Problem:
Would you write out every record that follows exactly, with the pictures left out?

Study material:
● ● ● ●

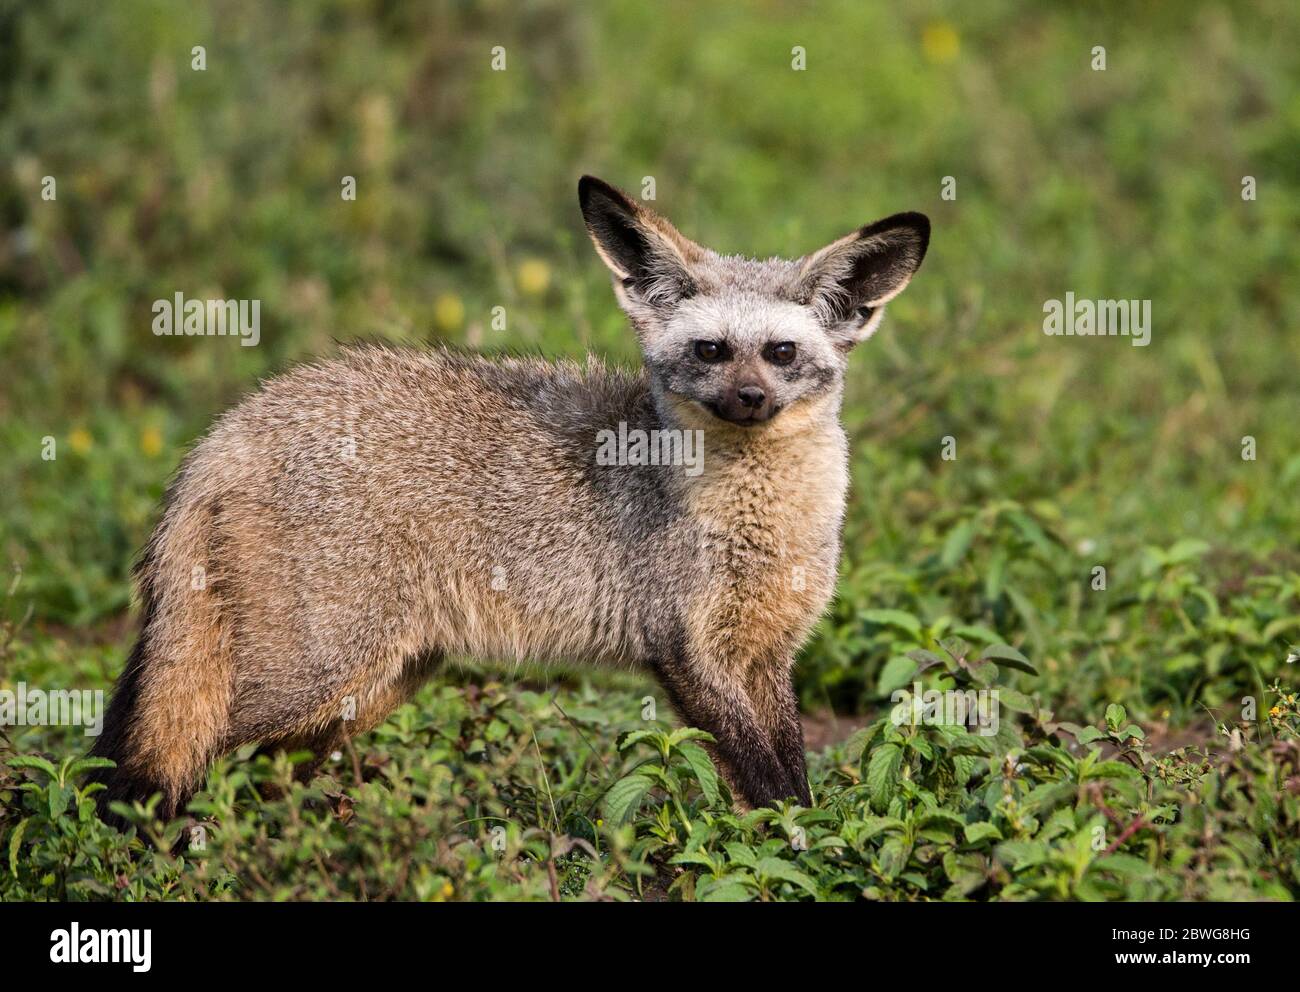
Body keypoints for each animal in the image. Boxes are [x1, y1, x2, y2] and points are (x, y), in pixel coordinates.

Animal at [91, 176, 929, 822]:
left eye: (781, 352)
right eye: (711, 350)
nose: (750, 400)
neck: (760, 521)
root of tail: (225, 432)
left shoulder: (768, 652)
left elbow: (789, 772)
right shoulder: (686, 650)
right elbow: (768, 786)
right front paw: (798, 850)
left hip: (371, 687)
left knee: (239, 769)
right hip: (314, 676)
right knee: (170, 761)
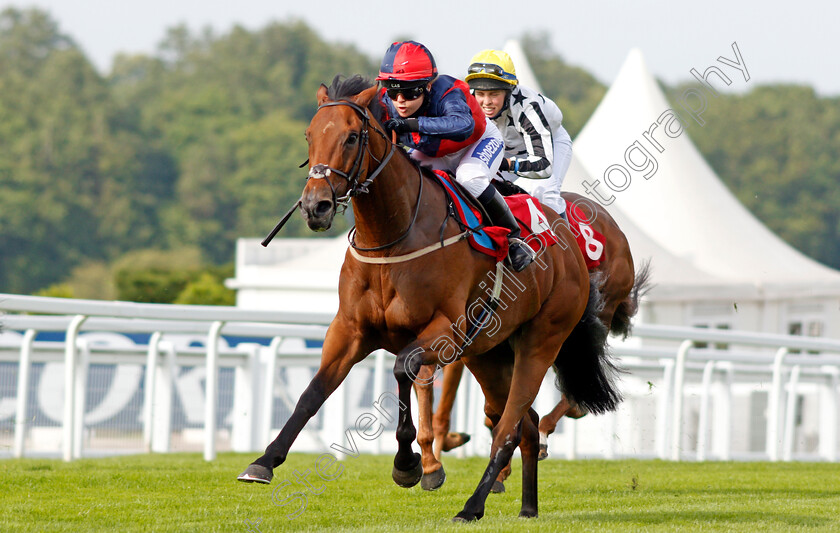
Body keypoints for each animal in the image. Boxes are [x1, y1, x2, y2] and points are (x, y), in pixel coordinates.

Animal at [236, 77, 624, 520]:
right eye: (309, 135)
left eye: (351, 137)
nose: (314, 206)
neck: (392, 238)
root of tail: (572, 245)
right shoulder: (349, 331)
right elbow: (311, 395)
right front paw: (263, 462)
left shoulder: (444, 332)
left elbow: (402, 370)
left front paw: (410, 465)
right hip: (488, 354)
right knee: (521, 423)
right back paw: (527, 507)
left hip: (540, 341)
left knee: (508, 427)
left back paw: (472, 506)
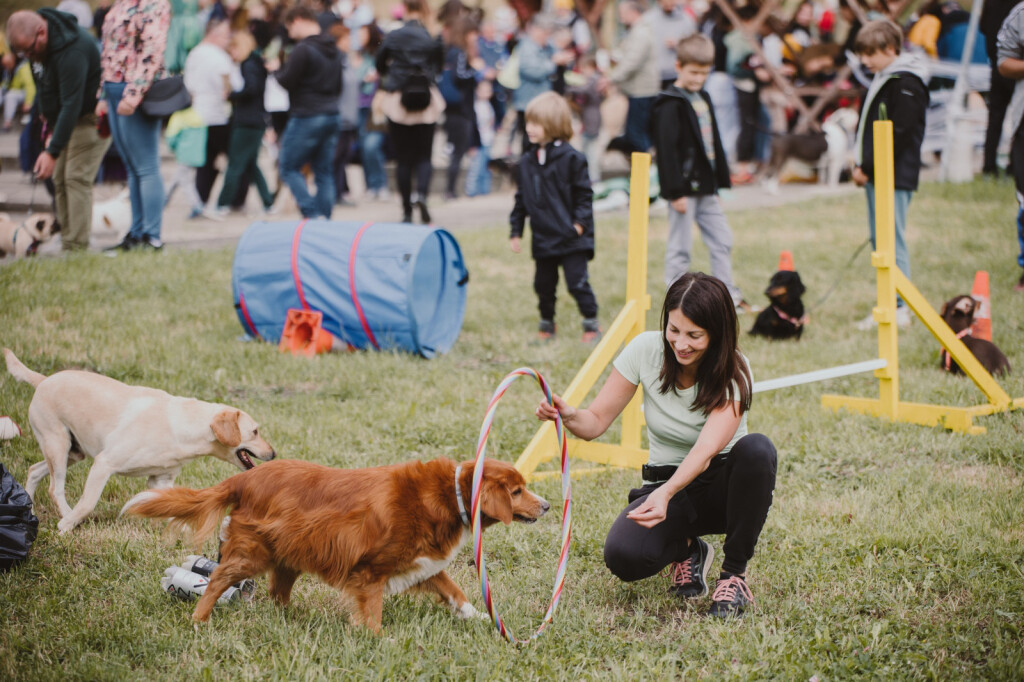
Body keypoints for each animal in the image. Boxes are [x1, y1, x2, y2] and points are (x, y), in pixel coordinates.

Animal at [4, 350, 276, 532]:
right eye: (255, 431)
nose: (274, 455)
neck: (182, 426)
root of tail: (43, 380)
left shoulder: (161, 480)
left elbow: (171, 505)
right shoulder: (104, 464)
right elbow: (89, 503)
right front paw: (67, 525)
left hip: (72, 452)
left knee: (34, 470)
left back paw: (28, 509)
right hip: (58, 446)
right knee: (54, 488)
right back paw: (66, 516)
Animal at [126, 454, 552, 630]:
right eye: (517, 491)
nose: (548, 505)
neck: (451, 494)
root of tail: (245, 478)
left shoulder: (421, 563)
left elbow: (454, 590)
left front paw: (477, 616)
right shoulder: (373, 570)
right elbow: (374, 610)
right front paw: (378, 638)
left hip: (289, 554)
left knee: (278, 594)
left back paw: (289, 618)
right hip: (254, 553)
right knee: (216, 580)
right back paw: (199, 620)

● ● ● ●

Result:
Body keypoints for each animal in the image. Boxes are [x1, y1, x2, y2] and points are (x, y), in pixel coordinates.

Animal at [91, 176, 929, 822]:
left eye: (781, 352)
right eye: (711, 350)
nose: (750, 400)
neck: (760, 521)
root of tail: (225, 432)
left shoulder: (768, 652)
left elbow: (789, 772)
right shoulder: (686, 650)
right elbow: (768, 786)
right front paw: (798, 850)
left hip: (371, 687)
left knee: (239, 769)
right hip: (314, 676)
right knee: (170, 761)
Body keypoints for each animal in the image. Boxes are [x1, y1, x2, y2] and points are (x, y), in pixel coordinates.

Animal at [236, 77, 624, 520]:
right eye: (309, 135)
left eye: (351, 137)
nose: (314, 206)
neck: (392, 238)
root of tail: (572, 245)
right shoulder: (349, 331)
right elbow: (311, 395)
right front paw: (263, 462)
left shoulder: (444, 332)
left elbow: (402, 370)
left front paw: (410, 465)
right hip: (488, 354)
right knee: (521, 423)
right back paw: (527, 507)
left hip: (540, 341)
left knee: (508, 427)
left back paw: (472, 506)
Body keypoints for each animal in the image. Boxes are [x1, y1, x2, y2] and points are (x, y), in pixel coordinates.

Animal at [4, 350, 276, 532]:
right eye: (255, 431)
nose: (274, 455)
neck: (182, 426)
root of tail: (43, 380)
left shoulder: (161, 480)
left elbow: (171, 505)
right shoulder: (104, 464)
right elbow: (89, 503)
right front paw: (67, 525)
left hip: (72, 452)
left knee: (34, 470)
left back paw: (28, 509)
right hip: (58, 446)
right knee: (54, 488)
right back paw: (66, 516)
Animal at [126, 454, 552, 630]:
right eye: (517, 491)
nose: (548, 505)
neck: (451, 494)
root of tail: (245, 478)
left shoulder: (421, 563)
left elbow: (454, 590)
left front paw: (477, 616)
right shoulder: (373, 570)
right elbow: (374, 610)
right front paw: (378, 638)
left hip: (289, 554)
left knee: (278, 594)
left back paw: (289, 618)
right hip: (254, 553)
right knee: (216, 580)
right back paw: (199, 620)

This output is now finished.